PROBLEM DESCRIPTION — Collect every line in the records below that contains the word "bkromhout".

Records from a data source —
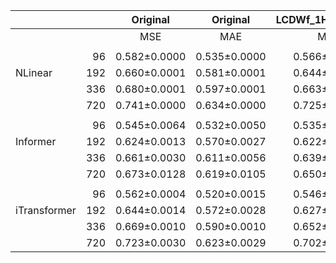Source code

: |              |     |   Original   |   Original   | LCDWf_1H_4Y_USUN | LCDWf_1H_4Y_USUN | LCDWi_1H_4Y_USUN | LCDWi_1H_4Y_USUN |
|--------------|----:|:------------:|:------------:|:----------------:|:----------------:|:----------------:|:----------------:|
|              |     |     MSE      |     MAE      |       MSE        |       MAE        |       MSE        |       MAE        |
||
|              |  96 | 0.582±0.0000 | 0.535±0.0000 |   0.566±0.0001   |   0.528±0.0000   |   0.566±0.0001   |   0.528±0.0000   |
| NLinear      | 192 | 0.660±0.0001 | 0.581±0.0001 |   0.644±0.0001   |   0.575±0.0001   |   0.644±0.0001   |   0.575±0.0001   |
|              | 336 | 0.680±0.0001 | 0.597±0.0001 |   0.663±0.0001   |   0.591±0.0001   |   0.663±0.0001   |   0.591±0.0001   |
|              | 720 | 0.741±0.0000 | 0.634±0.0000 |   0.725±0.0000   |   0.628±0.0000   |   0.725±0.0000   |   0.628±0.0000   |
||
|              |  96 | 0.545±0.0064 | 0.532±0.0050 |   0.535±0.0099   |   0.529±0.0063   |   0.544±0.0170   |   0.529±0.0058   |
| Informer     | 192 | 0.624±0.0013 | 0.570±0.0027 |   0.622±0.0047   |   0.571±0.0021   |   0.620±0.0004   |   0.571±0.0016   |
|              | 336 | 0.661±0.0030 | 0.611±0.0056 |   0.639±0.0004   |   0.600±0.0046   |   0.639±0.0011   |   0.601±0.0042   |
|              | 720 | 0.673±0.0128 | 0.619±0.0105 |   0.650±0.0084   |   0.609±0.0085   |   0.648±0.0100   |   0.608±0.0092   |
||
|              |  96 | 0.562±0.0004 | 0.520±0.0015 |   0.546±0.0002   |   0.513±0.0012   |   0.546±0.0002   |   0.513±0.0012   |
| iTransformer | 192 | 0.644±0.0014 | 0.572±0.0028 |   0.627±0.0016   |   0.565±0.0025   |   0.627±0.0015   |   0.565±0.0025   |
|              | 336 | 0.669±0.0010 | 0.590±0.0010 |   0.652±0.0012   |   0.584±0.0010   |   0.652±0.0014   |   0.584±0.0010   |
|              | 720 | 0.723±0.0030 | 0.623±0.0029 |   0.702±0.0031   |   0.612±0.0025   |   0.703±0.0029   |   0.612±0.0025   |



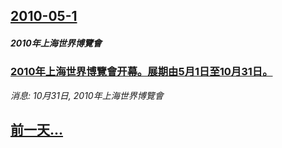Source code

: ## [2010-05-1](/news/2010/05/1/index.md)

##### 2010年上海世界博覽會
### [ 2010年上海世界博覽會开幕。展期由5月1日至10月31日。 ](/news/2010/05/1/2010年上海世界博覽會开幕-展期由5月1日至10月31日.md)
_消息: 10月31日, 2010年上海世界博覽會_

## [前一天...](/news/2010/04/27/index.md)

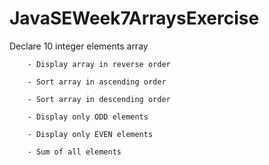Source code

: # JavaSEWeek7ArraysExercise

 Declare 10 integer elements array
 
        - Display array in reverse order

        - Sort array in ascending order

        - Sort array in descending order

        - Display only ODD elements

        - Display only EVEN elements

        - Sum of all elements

* * *

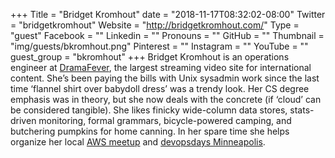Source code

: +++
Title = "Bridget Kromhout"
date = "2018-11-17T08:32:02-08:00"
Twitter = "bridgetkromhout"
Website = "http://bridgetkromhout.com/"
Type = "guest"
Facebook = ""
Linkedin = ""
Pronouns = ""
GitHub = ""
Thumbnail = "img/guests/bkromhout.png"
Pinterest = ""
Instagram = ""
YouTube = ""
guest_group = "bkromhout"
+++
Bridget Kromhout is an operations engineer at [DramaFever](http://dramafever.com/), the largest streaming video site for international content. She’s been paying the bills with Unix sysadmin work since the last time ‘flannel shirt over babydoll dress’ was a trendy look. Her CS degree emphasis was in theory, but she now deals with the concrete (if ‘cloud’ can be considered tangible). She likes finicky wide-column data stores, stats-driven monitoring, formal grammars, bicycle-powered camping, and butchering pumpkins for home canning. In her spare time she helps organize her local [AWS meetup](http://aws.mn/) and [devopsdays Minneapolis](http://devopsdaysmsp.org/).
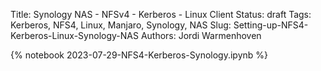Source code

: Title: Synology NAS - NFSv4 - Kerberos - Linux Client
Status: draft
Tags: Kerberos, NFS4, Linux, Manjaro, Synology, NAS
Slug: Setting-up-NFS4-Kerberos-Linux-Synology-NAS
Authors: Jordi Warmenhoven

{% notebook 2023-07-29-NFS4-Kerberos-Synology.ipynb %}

ANSWER TO THIS PROBLEM —
Thumbnail = "img/guests/bkromhout.png"
guest_group = "bkromhout"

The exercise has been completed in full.